LUMAJANG – Sebanyak 100 santri Pondok Pesantren Khomsani Nur Klanting, Kabupaten Lumajang, mendapat edukasi tentang cara menjaga kesehatan gigi dan mulut dalam kegiatan penyuluhan dan bakti sosial yang digelar Persatuan Terapis Gigi dan Mulut Indonesia (PTGMI) Cabang Lumajang.
Kegiatan yang berlangsung di Desa Klanting, Kecamatan Sukodono, Minggu (13/9/2026), itu dimulai pukul 08.00 WIB. Agenda tersebut menjadi bagian dari rangkaian peringatan HUT ke-30 PTGMI sekaligus bentuk pengabdian kepada masyarakat.
Para peserta berasal dari jenjang Madrasah Tsanawiyah (MTs) dan Madrasah Aliyah (MA) di lingkungan Ponpes Khomsani Nur Klanting.
Dalam kegiatan tersebut, para santri tidak hanya mendapatkan materi mengenai kesehatan gigi dan mulut, tetapi juga mengikuti demonstrasi cara menyikat gigi yang benar serta konsultasi terkait berbagai keluhan gigi dan mulut.
Edukasi diberikan agar para santri memahami pentingnya menjaga kebersihan gigi dan mulut sebagai bagian dari pola hidup sehat. Mereka juga diajak mengenali langkah yang tepat ketika mengalami masalah atau keluhan pada gigi dan mulut.
Biasakan Sikat Gigi Dua Kali Sehari
PTGMI Cabang Lumajang mengingatkan bahwa kesehatan gigi dan mulut memiliki kaitan erat dengan aktivitas sehari-hari. Gigi yang terawat dapat membantu seseorang makan dan berbicara dengan nyaman serta menunjang kepercayaan diri.

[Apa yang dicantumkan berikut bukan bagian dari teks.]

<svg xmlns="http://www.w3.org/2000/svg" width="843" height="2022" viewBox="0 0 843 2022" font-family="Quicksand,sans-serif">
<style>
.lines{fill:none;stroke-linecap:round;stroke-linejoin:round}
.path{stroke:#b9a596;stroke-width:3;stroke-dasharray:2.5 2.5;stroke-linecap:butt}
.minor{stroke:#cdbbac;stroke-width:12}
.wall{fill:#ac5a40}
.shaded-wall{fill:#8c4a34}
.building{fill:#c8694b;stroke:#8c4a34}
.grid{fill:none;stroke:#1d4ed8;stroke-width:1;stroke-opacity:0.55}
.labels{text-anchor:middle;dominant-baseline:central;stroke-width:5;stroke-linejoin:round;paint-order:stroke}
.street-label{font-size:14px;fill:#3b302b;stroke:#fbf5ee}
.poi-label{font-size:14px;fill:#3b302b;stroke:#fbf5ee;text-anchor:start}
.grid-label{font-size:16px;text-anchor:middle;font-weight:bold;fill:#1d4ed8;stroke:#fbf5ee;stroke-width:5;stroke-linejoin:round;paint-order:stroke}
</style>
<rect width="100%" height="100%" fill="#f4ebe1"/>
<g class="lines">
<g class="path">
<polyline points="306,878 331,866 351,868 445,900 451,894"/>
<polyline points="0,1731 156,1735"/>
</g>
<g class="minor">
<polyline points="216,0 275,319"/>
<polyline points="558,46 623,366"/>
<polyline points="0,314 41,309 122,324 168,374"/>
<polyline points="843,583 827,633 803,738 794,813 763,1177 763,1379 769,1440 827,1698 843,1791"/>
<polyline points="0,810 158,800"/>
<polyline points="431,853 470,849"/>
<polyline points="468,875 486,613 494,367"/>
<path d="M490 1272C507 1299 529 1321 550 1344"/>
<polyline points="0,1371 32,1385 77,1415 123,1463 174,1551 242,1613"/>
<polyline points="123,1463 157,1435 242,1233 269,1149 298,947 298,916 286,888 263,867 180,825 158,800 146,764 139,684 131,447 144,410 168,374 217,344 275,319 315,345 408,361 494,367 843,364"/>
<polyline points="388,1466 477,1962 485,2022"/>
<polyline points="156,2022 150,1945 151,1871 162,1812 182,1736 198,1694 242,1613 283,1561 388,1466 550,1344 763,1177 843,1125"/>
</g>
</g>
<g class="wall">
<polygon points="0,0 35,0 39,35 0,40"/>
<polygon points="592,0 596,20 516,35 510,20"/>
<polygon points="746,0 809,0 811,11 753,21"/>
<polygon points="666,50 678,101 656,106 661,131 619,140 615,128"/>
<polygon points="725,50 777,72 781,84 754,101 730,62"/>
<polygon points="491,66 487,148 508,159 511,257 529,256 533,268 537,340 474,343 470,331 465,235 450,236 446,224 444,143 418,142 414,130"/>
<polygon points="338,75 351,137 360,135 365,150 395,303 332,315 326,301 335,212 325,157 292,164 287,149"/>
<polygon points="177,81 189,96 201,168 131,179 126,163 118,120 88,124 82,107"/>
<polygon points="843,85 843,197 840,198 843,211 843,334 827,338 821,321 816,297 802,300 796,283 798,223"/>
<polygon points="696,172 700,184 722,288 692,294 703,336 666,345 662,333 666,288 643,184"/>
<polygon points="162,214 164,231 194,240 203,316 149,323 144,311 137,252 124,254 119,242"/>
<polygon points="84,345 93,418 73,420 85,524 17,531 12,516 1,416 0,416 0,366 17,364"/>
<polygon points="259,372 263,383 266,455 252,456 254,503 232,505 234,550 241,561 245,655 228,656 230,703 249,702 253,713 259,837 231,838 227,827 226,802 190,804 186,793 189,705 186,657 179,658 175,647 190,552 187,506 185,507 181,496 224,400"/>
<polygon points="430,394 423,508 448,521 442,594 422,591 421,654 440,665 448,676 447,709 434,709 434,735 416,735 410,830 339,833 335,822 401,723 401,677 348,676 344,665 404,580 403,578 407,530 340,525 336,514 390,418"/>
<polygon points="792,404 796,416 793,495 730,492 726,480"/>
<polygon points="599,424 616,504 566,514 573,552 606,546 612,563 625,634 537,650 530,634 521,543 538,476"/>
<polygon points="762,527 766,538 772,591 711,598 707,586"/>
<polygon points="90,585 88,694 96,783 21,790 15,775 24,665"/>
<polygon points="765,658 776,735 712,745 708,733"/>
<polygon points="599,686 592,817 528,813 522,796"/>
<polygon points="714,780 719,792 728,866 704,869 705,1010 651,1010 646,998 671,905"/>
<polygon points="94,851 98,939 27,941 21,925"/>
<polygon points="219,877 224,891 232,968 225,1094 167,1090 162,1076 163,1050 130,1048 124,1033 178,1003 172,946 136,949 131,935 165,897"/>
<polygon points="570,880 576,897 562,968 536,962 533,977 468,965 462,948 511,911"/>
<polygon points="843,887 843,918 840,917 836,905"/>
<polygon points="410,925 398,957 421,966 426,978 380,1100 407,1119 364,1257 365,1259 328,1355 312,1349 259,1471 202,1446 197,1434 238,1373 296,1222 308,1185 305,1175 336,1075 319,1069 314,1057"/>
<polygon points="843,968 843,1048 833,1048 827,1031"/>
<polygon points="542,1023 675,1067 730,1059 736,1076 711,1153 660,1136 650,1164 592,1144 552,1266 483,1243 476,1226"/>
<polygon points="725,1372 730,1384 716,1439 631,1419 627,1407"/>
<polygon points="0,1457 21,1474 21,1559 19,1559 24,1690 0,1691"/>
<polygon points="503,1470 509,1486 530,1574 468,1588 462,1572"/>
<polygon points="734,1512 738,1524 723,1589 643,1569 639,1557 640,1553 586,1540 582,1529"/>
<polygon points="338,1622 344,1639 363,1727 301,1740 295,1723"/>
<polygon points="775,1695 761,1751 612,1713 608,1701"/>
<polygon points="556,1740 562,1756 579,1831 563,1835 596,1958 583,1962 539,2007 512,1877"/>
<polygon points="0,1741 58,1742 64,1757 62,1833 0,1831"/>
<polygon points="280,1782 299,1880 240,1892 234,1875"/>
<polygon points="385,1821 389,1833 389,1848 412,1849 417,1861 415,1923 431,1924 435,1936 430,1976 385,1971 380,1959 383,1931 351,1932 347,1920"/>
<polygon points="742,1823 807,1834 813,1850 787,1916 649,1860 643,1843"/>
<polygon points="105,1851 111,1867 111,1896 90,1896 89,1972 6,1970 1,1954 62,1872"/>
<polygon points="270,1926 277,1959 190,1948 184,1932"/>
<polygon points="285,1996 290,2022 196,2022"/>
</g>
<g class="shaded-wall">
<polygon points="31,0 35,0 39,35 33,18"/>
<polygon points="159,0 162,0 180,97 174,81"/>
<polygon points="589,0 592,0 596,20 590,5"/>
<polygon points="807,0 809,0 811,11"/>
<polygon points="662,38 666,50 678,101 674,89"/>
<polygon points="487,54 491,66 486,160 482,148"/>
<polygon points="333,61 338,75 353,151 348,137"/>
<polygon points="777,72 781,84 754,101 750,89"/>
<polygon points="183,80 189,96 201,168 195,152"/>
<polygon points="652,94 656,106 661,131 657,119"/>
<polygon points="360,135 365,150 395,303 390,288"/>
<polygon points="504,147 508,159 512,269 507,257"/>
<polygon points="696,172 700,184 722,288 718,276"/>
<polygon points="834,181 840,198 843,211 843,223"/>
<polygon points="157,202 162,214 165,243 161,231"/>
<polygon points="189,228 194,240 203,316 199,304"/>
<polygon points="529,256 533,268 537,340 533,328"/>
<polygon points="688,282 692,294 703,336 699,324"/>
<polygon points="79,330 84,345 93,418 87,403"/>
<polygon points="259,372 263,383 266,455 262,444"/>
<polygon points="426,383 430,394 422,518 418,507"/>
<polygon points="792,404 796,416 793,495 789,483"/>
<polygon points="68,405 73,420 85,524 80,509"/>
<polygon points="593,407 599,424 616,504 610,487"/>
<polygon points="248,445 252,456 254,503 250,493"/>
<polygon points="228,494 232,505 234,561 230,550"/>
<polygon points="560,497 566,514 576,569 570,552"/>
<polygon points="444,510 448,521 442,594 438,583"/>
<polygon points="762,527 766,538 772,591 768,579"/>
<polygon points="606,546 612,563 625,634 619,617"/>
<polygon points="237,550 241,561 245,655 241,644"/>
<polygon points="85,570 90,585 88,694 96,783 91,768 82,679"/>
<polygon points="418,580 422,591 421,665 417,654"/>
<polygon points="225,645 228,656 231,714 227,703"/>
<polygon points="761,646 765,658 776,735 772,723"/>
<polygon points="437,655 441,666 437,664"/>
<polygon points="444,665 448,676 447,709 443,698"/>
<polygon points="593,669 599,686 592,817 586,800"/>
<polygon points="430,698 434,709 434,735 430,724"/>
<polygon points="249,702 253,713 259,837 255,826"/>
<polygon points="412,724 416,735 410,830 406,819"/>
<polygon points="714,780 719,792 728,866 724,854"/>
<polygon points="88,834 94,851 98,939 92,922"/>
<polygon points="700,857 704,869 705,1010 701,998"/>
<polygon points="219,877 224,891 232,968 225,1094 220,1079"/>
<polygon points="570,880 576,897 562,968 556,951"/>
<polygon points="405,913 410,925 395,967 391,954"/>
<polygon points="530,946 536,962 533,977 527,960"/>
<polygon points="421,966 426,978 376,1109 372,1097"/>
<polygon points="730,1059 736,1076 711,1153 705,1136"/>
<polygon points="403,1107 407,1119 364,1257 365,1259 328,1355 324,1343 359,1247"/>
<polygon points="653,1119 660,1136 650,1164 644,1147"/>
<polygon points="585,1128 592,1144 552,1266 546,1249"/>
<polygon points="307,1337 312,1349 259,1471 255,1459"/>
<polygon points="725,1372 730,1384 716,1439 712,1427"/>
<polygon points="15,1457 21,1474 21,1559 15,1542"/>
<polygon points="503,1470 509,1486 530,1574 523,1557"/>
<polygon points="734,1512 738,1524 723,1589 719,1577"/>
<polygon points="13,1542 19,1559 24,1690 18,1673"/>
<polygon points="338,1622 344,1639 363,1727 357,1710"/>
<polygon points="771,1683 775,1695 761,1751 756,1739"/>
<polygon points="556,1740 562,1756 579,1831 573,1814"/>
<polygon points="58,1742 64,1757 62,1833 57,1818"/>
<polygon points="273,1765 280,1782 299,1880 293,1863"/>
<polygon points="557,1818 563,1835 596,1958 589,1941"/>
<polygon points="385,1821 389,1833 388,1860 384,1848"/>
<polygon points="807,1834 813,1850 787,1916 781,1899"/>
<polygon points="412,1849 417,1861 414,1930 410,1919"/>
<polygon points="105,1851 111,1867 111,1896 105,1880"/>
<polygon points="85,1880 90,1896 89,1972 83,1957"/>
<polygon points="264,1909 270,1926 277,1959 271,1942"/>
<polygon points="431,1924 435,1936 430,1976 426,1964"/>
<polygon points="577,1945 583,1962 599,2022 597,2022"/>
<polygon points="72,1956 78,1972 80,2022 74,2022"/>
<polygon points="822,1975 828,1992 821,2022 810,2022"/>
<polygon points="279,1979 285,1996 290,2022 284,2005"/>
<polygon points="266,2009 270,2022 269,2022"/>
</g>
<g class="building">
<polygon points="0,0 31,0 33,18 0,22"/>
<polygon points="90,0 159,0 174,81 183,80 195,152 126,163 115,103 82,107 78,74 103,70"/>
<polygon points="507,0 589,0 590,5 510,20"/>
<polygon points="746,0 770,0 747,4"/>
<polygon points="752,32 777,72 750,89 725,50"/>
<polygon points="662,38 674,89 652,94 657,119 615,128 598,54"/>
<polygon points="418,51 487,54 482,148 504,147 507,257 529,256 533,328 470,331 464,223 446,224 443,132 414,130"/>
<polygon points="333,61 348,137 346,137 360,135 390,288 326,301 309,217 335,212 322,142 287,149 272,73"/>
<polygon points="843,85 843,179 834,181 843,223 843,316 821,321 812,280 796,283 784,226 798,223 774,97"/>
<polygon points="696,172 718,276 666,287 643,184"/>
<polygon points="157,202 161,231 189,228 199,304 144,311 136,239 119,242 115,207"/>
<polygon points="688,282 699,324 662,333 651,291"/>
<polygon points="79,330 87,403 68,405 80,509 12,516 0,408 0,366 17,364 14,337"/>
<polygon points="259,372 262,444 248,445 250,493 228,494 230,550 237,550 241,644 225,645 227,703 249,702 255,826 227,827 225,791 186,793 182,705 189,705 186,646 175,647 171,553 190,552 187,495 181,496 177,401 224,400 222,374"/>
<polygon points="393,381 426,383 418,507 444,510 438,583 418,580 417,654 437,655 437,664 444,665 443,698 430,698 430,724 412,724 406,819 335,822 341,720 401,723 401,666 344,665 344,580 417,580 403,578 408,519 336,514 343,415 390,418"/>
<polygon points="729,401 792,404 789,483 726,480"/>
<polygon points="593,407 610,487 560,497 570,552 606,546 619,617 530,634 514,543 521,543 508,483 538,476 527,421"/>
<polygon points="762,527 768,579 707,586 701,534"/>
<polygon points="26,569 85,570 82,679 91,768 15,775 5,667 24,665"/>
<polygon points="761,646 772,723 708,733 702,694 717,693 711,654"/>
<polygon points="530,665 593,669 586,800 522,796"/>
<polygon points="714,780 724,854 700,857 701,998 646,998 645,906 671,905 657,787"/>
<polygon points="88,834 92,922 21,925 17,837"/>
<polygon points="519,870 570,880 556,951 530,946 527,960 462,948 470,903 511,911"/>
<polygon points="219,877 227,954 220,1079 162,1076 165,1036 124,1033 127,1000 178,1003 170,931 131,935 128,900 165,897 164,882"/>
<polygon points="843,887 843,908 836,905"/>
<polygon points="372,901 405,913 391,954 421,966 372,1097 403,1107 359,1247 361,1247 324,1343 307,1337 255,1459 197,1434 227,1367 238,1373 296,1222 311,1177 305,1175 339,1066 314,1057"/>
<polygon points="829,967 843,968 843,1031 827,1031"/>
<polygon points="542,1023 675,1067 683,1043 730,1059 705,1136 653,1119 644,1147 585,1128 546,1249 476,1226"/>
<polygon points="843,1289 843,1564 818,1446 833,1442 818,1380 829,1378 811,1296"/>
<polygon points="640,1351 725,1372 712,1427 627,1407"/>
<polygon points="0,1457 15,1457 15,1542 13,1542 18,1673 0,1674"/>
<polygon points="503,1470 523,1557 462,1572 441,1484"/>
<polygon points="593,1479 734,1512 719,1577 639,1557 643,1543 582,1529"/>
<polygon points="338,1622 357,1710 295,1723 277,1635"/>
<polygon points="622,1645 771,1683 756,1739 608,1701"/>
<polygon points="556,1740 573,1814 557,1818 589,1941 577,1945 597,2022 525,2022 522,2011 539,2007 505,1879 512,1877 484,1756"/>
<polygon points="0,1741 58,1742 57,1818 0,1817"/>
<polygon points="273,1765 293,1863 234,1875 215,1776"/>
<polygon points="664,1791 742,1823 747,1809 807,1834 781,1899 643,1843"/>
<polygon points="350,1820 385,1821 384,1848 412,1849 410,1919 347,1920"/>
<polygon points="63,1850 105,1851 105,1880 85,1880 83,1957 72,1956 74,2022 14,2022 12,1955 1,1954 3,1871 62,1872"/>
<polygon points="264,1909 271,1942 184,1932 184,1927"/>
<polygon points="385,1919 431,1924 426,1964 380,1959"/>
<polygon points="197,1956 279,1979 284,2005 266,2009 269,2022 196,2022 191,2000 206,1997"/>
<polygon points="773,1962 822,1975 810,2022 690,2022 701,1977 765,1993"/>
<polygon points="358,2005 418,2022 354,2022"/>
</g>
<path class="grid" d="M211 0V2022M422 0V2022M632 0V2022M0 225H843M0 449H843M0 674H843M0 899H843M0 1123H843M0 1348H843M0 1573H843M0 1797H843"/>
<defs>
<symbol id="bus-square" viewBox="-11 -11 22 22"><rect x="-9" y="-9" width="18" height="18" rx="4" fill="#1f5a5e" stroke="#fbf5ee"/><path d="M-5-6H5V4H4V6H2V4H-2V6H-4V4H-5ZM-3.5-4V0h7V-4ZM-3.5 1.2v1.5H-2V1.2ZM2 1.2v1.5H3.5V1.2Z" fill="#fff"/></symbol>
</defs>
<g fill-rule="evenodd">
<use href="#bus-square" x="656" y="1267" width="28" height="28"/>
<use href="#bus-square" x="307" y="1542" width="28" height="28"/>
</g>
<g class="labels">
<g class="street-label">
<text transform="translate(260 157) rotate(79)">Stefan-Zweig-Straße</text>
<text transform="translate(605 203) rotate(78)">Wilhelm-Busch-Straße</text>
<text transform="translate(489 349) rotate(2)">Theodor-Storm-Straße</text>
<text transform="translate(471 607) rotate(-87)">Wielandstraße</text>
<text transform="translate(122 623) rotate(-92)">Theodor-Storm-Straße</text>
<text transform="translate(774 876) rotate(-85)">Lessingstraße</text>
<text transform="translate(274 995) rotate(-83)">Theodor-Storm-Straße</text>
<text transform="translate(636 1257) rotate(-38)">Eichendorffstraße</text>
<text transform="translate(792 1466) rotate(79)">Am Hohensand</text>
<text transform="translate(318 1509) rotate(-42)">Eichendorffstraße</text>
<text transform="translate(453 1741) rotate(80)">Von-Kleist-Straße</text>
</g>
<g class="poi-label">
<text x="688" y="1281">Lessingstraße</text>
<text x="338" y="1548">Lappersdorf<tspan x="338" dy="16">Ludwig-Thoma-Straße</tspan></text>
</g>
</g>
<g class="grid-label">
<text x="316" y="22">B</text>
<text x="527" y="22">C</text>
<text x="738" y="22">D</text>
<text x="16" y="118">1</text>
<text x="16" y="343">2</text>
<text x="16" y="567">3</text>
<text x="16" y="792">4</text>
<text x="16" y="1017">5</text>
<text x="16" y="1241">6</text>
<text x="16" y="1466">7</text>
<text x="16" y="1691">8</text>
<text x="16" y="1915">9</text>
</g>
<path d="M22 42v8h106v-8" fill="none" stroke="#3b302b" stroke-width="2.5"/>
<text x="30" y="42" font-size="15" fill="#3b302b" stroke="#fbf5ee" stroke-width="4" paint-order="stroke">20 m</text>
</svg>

Karena itu, para santri diarahkan untuk membiasakan menyikat gigi setidaknya dua kali sehari. Mereka juga diberikan pemahaman mengenai pentingnya membatasi konsumsi makanan dan minuman manis serta melakukan pemeriksaan gigi secara rutin.
Demonstrasi menyikat gigi menjadi salah satu bagian penting dalam kegiatan tersebut. Melalui praktik langsung, santri diharapkan tidak sekadar mengetahui pentingnya menyikat gigi, tetapi juga memahami cara melakukannya dengan benar.
Kepala MA Khomsani Nur Apresiasi PTGMI
Kepala MA Khomsani Nur Klanting menyampaikan apresiasi atas kegiatan yang digelar PTGMI Cabang Lumajang. Menurutnya, edukasi kesehatan gigi dan mulut memberikan manfaat langsung bagi para santri.
“Kami bersyukur dan berterima kasih kepada PTGMI Cabang Lumajang yang telah melaksanakan kegiatan ini di Ponpes Khomsani Nur. Semoga kegiatan ini bisa menjadi edukasi yang bermanfaat bagi anak-anak, terutama dalam memahami masalah gigi dan mulut santri, sekaligus mengetahui cara penanganannya dengan tepat,” ujarnya.
Ia menilai edukasi kesehatan penting diberikan kepada santri sejak dini agar pengetahuan tersebut dapat diterapkan menjadi kebiasaan dalam kehidupan sehari-hari.
Selain penyuluhan dan konsultasi, kegiatan bakti sosial juga menjadi momentum untuk mempererat hubungan antara PTGMI Cabang Lumajang dengan keluarga besar Ponpes Khomsani Nur Klanting.
Melalui kegiatan tersebut, para santri diharapkan semakin peduli terhadap kesehatan gigi dan mulut serta tidak mengabaikan keluhan yang mereka alami.
Menjaga kesehatan gigi pun bukan semata soal memiliki senyum yang indah. Lebih dari itu, kesehatan gigi dan mulut merupakan bagian dari upaya menjaga kesehatan dan kualitas hidup.
Sehat giginya, cerah senyumnya, semangat belajarnya.